● **Work task**:
In the records below, swap "Zeitraum" for "Zeitspanne" each time it appears and give the text again with everything else unchanged. Leave the pictures out of your answer.

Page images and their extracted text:
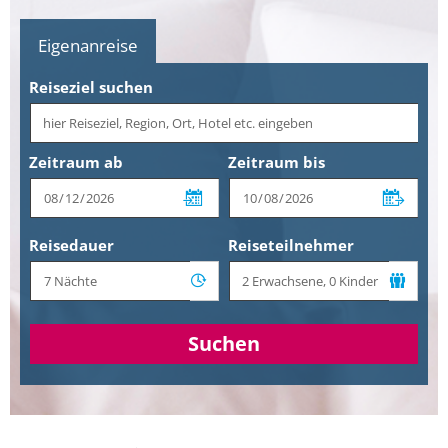
Eigenanreise
Reiseziel suchen
Zeitraum ab
Zeitraum bis
Reisedauer
Reiseteilnehmer
Suchen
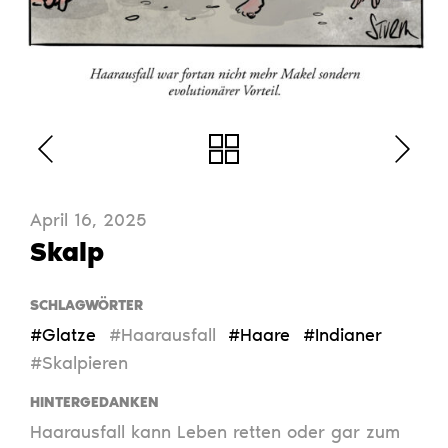
April 16, 2025
Skalp
SCHLAGWÖRTER
#Glatze
#Haarausfall
#Haare
#Indianer
#Skalpieren
HINTERGEDANKEN
Haarausfall kann Leben retten oder gar zum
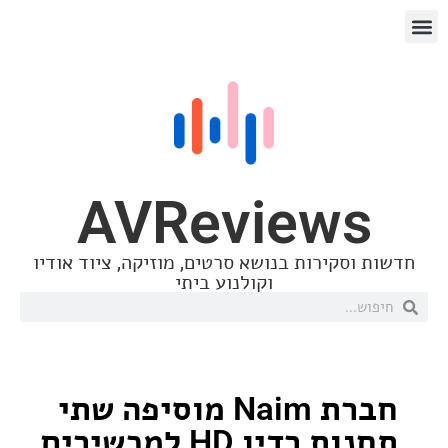
AVReview
סקירות בנושא סרטים, מוזיקה, ציוד אודיו
וקולנוע ביתי
חברת Naim מוסיפה שתי
תחנות רדיו HD למכשירים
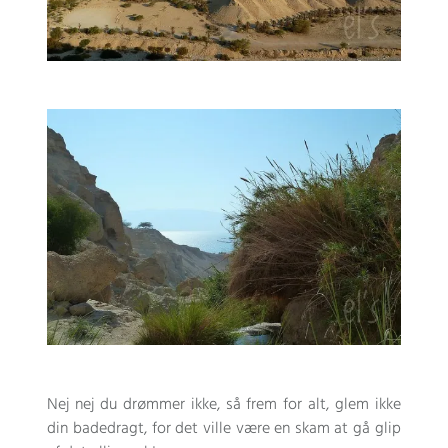
Nej nej du drømmer ikke, så frem for alt, glem ikke
din badedragt, for det ville være en skam at gå glip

● **Task response**:
Eigenanreise
Reiseziel suchen
Zeitspanne ab
Zeitspanne bis
Reisedauer
Reiseteilnehmer
Suchen
April 16, 2025
Skalp
SCHLAGWÖRTER
#Glatze
#Haarausfall
#Haare
#Indianer
#Skalpieren
HINTERGEDANKEN
Haarausfall kann Leben retten oder gar zum
AVReview
סקירות בנושא סרטים, מוזיקה, ציוד אודיו
וקולנוע ביתי
חברת Naim מוסיפה שתי
תחנות רדיו HD למכשירים
Nej nej du drømmer ikke, så frem for alt, glem ikke
din badedragt, for det ville være en skam at gå glip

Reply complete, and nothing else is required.